We are grateful to both counsel for their very helpful submissions. This was on any view a serious offence of its kind. The aggravating features identified by the judge increased the seriousness of the offending and certainly justified an upwards adjustment from the guideline starting point before consideration of mitigation. The judge correctly identified the mitigating factors and took them into account in reaching his final sentence.

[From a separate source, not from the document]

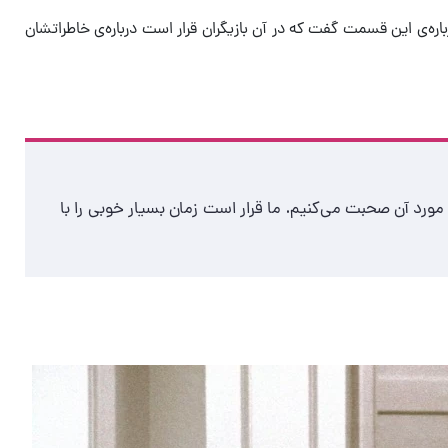
ه سریال فرندز در اوایل ماه مارس ۲۰۲۱ مجددا آغاز می‌شود. کاکس نیز درباره‌ی این قسمت گفت که در آن بازیگران قرار است درباره‌ی خاطراتشان
ورد آن صحبت می‌کنیم. ما قرار است زمان بسیار خوبی را با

We hesitate to differ from the decision of an experienced judge who had the advantage of having presided over the trial and was therefore in the best position to assess the seriousness of the offending. We do, however, see merit in the grounds of appeal. We regard the following factors as important. First, the statutory maximum sentence for the offence was, as we have said, ten years' imprisonment. The top end of the offence range in the guideline was nine years' imprisonment. The effect of section 278 of the Sentencing Act 2020 was that the judge could not have imposed such a sentence with a custodial term in excess of nine years. Moreover, the judge's duty under section 59 of the 2020 Act was to follow the guideline and therefore to sentence within the offence range, unless satisfied that it would be interests of the interests of justice to do so. That is a high hurdle, and the judge said nothing to suggest that he felt it necessary to go outside the guideline. On the contrary, his reference to the top end of the range suggests that his notional sentence, before considering mitigating factors, was (or was near) nine years' imprisonment. It follows, with respect to counsel who drafted the initial written submissions, that the proposition that the final sentence represents a significant reduction from the sentence in excess of nine years is, for two reasons, misconceived.
Secondly, whilst the judge was correct to say that the appellant's role in founding NA was a relevant factor in assessing his culpability, it was necessary to focus on his actions and his role during the indictment period. Applying that focus, and in all the circumstances of the case, a provisional sentence at or near the very top of the offence range was, in our view, excessive. A custodial term of around eight years, before considering mitigation, would in our view have been appropriate.
Thirdly, and with all respect to the judge, the mitigating factors were in our view significant. The appellant's comparatively young age when he committed the offence, his lack of previous convictions, and the fact that he had committed no crime during the long period between his arrest and his trial were important factors in assessing his criminality. The marked decline in his health during the long period of delay before he was charged – a period which was unexplained before the judge – meant that by the time he was sentenced the impact of imprisonment would be significantly heavier for him than it would be for most other prisoners. The collective weight of the mitigating factors required a greater reduction from the provisional sentence than the judge can have allowed.
These considerations taken together lead us to the conclusion that the custodial term imposed by the judge was manifestly excessive in length.
We therefore allow this appeal. We quash the special custodial sentence of nine years six months imposed below. We substitute for it a special custodial sentence, pursuant to section 278 of the Sentencing Act 2020 of eight years, comprising a custodial term of seven years and an extended licence period of one year.